Przed dniem Wszystkich Świętych to już tradycja. Ratownicy karkonoskiej grupy GOPR i przewodnicy sudeccy odwiedzili dziś symboliczny Cmentarz Ofiar Gór. To miejsce w Kotle Łomniczki w Karkonoszach.

To długa tradycja, że w okolicach święta Wszystkich Świętych ratownicy górscy grupy karkonoskiej, jak również przewodnicy sądeccy, udają się na symboliczny cmentarzyk, który znajduje się w Kotle Łomniczki pod Śnieżką, przy czerwonym szlaku - mów Grzegorz Tarczewski, zastępca naczelnika Grupy Karkonoskiej GOPR.

Symboliczny cmentarz upamiętnia ludzi gór. Tych, którzy zginęli tragicznie realizując pasje oraz osoby, które miały ważny udział w rozwoju turystyki i ratownictwa w Karkonoszach. 

Swoją tablicę mają tam m.in. Wanda Rutkiewicz czy himalaiści oraz ratownicy Horskiej Slużby - Jan Mesner i Stefan Spusta. Zginęli oni na zboczach Śnieżki, kiedy szli z pomocą rannemu turyście.

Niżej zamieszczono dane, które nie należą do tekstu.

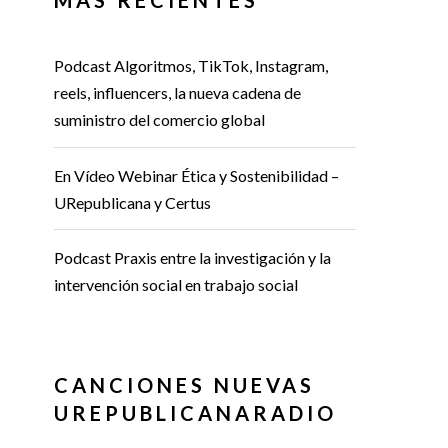
Podcast Algoritmos, TikTok, Instagram,
reels, influencers, la nueva cadena de
suministro del comercio global
En Vídeo Webinar Ética y Sostenibilidad –
URepublicana y Certus
Podcast Praxis entre la investigación y la
intervención social en trabajo social
CANCIONES NUEVAS
UREPUBLICANARADIO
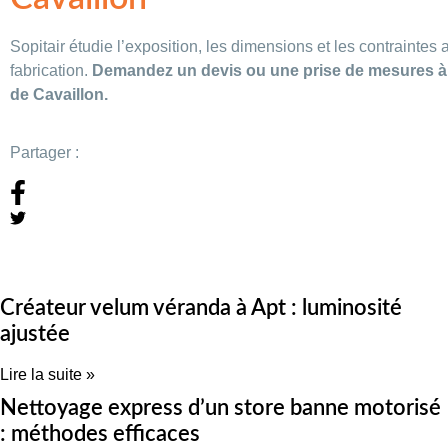
Sopitair étudie l’exposition, les dimensions et les contraintes 
fabrication.
Demandez un devis ou une prise de mesures à n
de Cavaillon.
Partager :
Créateur velum véranda à Apt : luminosité
ajustée
Lire la suite »
Nettoyage express d’un store banne motorisé
: méthodes efficaces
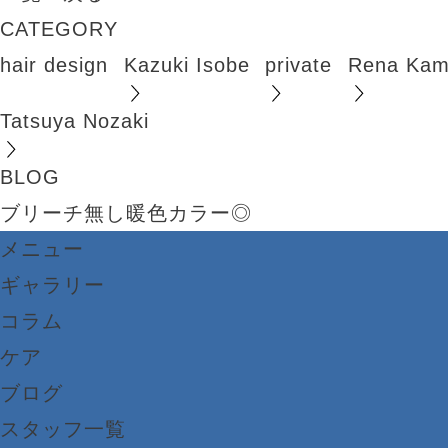
CATEGORY
hair design
Kazuki Isobe
private
Rena Kam
Tatsuya Nozaki
BLOG
ブリーチ無し暖色カラー◎
メニュー
ギャラリー
コラム
ケア
ブログ
スタッフ一覧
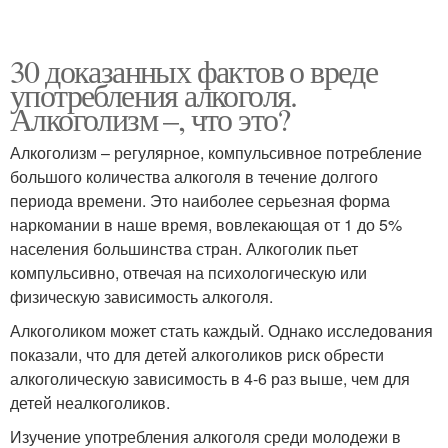
30 доказанных фактов о вреде
употребления алкоголя.
Алкоголизм –, что это?
Алкоголизм – регулярное, компульсивное потребление
большого количества алкоголя в течение долгого
периода времени. Это наиболее серьезная форма
наркомании в наше время, вовлекающая от 1 до 5%
населения большинства стран. Алкоголик пьет
компульсивно, отвечая на психологическую или
физическую зависимость алкоголя.
Алкоголиком может стать каждый. Однако исследования
показали, что для детей алкоголиков риск обрести
алкоголическую зависимость в 4-6 раз выше, чем для
детей неалкоголиков.
Изучение употребления алкоголя среди молодежи в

Na cmentarzu zainstalowane są tablice wielu znamienitych osób, które uległy śmierci w górach lub bardzo mocno były związane z górami. Nasze odwiedziny tego miejsca to taki czas wspomnień, czas zadumy i bycia z tymi osobami. Chociaż przez tą krótką chwilę, kiedy właśnie tam w otoczeniu gór jesteśmy. I oczywiście zapalenie symbolicznego znicza - dodaje Tarczewski.